Proprio come, in passato, i Magnati polacchi, per difendere un decorativo potere feudale che
richiedeva l’unanimità per ogni legge, causarono lo smembramento della loro Patria tra confinanti.
Il risultato, pronubi molti altri, sono quelle conclusioni giustamente rigettate dal Capo dello Stato.

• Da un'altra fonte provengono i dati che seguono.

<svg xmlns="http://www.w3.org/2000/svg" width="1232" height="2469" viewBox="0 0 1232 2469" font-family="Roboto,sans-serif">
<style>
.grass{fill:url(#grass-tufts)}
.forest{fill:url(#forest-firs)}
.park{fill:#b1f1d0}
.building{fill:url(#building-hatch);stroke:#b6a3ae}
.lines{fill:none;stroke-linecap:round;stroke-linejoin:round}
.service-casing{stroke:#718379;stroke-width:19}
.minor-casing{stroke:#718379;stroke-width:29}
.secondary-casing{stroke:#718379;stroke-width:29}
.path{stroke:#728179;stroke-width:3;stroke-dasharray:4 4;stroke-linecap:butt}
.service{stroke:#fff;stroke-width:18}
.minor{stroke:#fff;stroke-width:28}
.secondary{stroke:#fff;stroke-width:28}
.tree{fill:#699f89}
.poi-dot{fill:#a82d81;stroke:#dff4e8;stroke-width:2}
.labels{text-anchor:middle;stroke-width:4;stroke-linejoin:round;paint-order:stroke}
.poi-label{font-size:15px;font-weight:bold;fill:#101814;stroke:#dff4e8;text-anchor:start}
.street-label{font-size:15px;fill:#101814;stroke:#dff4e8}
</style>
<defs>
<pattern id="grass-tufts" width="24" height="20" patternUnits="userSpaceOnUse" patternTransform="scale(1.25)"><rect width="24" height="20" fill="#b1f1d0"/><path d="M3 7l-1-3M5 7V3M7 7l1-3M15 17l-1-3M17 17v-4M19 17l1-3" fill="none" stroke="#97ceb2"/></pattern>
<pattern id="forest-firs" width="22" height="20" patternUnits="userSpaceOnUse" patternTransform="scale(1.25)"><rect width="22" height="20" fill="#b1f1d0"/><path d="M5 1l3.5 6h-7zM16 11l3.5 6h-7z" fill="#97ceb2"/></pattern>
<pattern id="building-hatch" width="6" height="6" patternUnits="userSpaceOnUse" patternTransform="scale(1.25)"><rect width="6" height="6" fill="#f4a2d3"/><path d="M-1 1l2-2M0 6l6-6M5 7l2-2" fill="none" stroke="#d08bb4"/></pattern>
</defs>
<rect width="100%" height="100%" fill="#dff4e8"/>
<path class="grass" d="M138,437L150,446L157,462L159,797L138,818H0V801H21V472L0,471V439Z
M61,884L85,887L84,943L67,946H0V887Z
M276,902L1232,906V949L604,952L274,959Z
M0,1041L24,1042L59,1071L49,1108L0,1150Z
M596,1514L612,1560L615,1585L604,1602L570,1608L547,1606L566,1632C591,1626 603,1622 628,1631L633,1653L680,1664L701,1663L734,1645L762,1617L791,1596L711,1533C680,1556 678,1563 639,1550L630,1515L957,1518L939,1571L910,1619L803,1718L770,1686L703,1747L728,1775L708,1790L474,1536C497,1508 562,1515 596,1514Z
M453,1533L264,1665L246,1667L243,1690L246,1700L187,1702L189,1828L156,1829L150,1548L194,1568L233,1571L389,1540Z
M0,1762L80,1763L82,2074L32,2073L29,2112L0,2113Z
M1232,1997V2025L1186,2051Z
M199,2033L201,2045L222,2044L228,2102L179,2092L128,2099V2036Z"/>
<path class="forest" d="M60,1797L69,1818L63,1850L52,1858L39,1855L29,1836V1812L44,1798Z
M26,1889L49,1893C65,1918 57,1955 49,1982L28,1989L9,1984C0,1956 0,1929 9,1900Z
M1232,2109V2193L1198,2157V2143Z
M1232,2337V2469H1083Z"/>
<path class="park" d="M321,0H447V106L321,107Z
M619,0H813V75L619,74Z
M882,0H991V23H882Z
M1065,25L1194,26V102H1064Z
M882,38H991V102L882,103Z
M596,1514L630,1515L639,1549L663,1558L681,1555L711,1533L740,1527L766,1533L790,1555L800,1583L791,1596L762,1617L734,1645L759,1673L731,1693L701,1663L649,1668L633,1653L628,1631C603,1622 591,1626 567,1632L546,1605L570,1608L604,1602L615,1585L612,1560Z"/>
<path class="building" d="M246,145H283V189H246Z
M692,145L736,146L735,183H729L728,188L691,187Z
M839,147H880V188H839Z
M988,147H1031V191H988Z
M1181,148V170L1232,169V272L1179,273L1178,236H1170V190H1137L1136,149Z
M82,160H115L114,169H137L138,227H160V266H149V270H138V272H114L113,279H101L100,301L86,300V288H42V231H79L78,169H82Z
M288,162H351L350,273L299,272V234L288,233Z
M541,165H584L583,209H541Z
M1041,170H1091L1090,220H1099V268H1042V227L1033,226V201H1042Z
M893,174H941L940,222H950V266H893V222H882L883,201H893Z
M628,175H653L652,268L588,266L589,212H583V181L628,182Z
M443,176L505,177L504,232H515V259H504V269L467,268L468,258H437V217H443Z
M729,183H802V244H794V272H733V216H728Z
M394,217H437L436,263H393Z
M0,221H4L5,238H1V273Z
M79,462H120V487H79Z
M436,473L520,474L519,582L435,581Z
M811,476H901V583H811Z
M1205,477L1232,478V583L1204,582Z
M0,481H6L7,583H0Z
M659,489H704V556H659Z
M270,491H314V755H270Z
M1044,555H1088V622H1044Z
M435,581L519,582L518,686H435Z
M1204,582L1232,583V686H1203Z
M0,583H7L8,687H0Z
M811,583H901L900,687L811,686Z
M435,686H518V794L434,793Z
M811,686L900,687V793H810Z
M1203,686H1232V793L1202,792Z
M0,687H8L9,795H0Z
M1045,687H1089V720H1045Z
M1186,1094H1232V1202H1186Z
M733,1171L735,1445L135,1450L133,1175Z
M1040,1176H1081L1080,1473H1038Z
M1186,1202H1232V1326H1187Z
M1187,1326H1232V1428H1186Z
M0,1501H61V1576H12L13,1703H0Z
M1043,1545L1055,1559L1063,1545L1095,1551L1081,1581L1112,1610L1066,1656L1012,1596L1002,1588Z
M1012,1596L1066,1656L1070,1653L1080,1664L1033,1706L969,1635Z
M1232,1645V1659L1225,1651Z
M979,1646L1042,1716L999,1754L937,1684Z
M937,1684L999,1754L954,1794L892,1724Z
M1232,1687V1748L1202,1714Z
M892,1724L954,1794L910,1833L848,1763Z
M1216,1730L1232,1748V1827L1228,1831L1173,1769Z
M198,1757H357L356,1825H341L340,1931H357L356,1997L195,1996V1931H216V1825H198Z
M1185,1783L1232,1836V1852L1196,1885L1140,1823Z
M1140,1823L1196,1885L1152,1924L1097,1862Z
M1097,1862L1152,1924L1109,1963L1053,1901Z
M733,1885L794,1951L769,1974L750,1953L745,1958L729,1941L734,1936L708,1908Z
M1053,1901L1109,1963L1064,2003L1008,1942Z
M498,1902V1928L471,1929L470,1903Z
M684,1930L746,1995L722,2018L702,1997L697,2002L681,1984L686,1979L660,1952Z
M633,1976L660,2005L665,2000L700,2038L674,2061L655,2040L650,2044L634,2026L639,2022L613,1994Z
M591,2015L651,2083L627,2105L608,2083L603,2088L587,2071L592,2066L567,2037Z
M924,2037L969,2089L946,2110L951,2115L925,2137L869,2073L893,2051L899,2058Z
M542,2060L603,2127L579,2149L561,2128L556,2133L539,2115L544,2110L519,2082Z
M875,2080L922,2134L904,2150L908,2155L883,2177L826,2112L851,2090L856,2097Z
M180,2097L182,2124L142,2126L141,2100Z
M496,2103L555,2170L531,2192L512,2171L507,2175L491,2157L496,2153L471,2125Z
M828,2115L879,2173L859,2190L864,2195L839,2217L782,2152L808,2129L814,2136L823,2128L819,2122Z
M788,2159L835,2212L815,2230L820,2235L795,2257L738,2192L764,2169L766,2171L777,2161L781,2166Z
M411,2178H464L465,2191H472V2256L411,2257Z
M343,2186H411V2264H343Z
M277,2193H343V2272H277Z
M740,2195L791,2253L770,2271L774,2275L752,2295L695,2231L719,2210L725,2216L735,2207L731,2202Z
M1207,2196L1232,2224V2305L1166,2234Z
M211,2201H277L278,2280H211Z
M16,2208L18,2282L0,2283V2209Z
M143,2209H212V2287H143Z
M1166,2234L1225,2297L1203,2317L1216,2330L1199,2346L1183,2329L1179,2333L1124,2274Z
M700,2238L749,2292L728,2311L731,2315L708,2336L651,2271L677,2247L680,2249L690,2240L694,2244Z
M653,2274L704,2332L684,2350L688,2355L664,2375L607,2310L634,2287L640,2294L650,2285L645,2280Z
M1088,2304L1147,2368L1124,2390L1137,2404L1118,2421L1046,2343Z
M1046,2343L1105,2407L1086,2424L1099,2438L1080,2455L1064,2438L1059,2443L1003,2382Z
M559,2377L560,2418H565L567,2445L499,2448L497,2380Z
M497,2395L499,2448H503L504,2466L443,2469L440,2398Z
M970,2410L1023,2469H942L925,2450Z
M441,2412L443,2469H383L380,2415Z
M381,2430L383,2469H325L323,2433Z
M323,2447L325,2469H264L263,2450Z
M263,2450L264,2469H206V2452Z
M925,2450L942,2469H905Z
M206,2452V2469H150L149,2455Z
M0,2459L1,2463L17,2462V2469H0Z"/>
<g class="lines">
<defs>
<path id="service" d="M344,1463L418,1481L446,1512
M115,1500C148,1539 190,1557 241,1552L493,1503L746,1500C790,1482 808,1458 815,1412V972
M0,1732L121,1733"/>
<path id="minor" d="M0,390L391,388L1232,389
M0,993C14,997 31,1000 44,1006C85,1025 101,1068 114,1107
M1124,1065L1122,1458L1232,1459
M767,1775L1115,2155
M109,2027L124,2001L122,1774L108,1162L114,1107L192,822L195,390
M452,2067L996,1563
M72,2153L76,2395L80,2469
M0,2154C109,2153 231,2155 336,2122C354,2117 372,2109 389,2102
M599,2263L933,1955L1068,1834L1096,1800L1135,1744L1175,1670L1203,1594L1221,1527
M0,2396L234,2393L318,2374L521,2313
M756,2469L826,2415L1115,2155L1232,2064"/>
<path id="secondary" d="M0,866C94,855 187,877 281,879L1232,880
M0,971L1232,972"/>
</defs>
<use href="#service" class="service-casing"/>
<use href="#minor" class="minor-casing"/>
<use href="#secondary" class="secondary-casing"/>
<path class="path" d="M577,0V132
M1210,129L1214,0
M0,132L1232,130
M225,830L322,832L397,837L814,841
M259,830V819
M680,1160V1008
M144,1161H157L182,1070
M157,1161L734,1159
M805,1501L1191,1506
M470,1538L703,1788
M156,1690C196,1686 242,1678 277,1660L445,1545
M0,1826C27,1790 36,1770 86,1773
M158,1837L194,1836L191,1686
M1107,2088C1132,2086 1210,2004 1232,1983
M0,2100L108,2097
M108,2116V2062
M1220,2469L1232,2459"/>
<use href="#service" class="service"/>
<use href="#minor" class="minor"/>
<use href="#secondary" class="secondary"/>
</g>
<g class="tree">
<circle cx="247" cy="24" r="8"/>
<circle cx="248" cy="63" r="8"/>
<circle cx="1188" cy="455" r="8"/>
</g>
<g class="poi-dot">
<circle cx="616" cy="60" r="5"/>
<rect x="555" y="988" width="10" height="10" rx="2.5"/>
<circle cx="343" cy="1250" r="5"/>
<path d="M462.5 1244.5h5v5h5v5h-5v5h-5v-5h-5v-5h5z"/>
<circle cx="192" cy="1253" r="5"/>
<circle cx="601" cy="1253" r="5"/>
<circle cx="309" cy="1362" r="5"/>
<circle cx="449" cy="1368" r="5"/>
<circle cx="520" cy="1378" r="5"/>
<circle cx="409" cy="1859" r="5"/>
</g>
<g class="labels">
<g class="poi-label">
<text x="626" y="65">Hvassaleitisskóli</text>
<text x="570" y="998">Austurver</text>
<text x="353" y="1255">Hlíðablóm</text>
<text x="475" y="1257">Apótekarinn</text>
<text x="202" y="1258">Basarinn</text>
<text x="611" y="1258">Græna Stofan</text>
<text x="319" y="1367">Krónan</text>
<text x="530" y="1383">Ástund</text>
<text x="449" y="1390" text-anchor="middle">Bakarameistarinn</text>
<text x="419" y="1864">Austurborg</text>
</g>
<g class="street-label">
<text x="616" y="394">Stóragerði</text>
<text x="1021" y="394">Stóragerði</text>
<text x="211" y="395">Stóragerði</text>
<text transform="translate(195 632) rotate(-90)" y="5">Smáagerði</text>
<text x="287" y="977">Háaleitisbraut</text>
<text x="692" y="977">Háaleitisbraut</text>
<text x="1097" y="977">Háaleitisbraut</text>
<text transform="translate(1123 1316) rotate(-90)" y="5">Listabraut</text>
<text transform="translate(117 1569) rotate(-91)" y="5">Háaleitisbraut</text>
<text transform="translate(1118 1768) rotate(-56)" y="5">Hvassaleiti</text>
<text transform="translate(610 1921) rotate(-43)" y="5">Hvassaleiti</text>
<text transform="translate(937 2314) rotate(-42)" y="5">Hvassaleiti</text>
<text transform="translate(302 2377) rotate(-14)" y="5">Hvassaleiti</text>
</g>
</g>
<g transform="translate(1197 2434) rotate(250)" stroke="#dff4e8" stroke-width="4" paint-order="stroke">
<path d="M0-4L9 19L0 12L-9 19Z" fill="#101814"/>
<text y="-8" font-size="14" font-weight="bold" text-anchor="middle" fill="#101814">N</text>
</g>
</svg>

Gli esiti del Consiglio Europeo del Giugno 2007, tuttavia, sembravano intaccare, per certi versi,
solo la forma, in quanto espungevano dal testo il termine «costituzione» ed evitavano riferimenti a
bandiera ed inno, ma dichiaravano di salvare la sostanza delle disposizioni. Che cosa è la
Costituzione per l’Europa firmata nel 2004, se non un riordino dei principî che formano la base del
sistema normativo dell’Unione Europea, rafforzando: le competenze in politica estera e di
sicurezza, coll’istituzione del Ministro degli Esteri comune; la tutela dei diritti e libertà
fondamentali, attraverso il riconoscimento del valore giuridico di norma dei trattati alla Carta dei
Diritti dell’Unione e la ratifica, da parte dell’Unione Europea, della Convenzione sui diritti e le
libertà fondamentali del Consiglio d’Europa; la bilancia di poteri tra le Istituzioni supernazionali?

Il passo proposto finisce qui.